The idea for Nugget came from the simple thought ‘every protagonist needs an antagonist’. In the case of the mobile game, the androgynous protagonist, Nugget, has six antagonists who represent the forcefield that limits the lives of adolescents.
Nugget has been developed using a human-centred design process. The cast of characters, gameplay, content, have all been designed based on input from users, and everything has been tested with users multiple times to ensure the best chance of success. Through a series of user-tests, users helped identify and crystallise these antagonists. Therefore, people who represent various pressure points in an Indian adolescent’s life, have been gamified asUngly Aunty or Aunty Needle, Tank-jhank Padosi or Nosy Neighbour, Fenku Uncle or Uncle Hyperbole, Show-off Dost or Show-off Pal, Kalesh Bua or Aunt Give-some-grief and Chugalkhor Chacha or Uncle Snitch. Each character is presented as a stylized arm – one that could crush Nugget – unless the player can help Nugget escape the pressure.

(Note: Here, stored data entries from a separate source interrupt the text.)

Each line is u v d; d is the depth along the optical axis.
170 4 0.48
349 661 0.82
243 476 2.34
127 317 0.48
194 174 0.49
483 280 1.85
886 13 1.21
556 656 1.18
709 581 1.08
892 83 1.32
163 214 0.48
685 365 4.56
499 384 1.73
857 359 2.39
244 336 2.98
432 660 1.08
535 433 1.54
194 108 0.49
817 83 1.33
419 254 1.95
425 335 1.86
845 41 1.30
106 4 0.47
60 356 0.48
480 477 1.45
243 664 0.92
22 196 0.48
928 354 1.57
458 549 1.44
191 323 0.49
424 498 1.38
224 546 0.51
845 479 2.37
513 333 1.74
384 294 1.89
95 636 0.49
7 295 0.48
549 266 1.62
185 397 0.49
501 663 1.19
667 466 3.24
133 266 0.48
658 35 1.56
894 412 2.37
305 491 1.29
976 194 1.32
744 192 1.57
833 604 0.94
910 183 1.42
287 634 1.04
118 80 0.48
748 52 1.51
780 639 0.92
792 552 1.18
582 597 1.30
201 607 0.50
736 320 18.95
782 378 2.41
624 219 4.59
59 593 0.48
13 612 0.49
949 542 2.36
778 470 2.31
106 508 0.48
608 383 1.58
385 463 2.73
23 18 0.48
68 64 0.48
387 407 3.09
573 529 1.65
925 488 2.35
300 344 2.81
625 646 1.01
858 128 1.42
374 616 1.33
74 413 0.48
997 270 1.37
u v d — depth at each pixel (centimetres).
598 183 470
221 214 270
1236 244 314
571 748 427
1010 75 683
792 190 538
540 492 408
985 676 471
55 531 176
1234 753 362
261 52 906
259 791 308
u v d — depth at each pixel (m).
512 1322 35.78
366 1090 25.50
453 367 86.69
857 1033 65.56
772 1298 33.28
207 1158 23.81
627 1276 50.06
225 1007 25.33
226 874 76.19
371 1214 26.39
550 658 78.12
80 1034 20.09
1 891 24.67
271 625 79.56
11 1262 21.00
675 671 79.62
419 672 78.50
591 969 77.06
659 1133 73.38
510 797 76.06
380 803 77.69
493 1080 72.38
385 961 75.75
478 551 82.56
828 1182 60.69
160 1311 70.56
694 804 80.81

Commenting on Nugget, Radharani Mitra, Global Creative Advisor, BBC Media Action, says, “This was the first time we were developing a mobile game and it’s been an exciting journey. Our challenge was – how do we gamify the forcefield, which was the over-arching insight for the whole project. We made a mockery of the arms that judge and limit teenagers. So that while playing, which is essentially ‘time pass’ according to the adolescents themselves, they recognise these limitations and escape to the next level. Our user tests show that they liked the idea of dodging the arms – it made them feel more confident!.”
“Given the increasing importance the mobile screen has in the lives of digitally enabled audiences – there’s no reason why, done well, a game like Nugget can’t do the job of creating recognition of gender and the forcefield amongst teenagers”, adds Mitra.
As user tests showed, when adolescents interact with Nugget, they begin relating to its motto “Jhel mat. Khel” (Why suffer, Just play) because in the act of playing, Nugget creates, amongst its players, a recognition of gender stereotyping, and the need to escape the forcefield it represents. In fact, when they play the game, they will be able to identify those who kill their vibe and nimbly escape these pressure points if they want to notch up a high score. It was evident during the human-centred design process that adolescents were identifying and enjoying Nugget’s story about the pressures and the forcefield created by these real and recognisable characters.
It is a simple and familiar arcade game that one has played at some stage in one’s life. Because Nugget is androgynous, players, irrespective of gender, can identify with the protagonist. The content in the game – both text and audio – is in Hinglish, a conversational blend of Hindi and English that has become lingua franca for urban and peri-urban teens.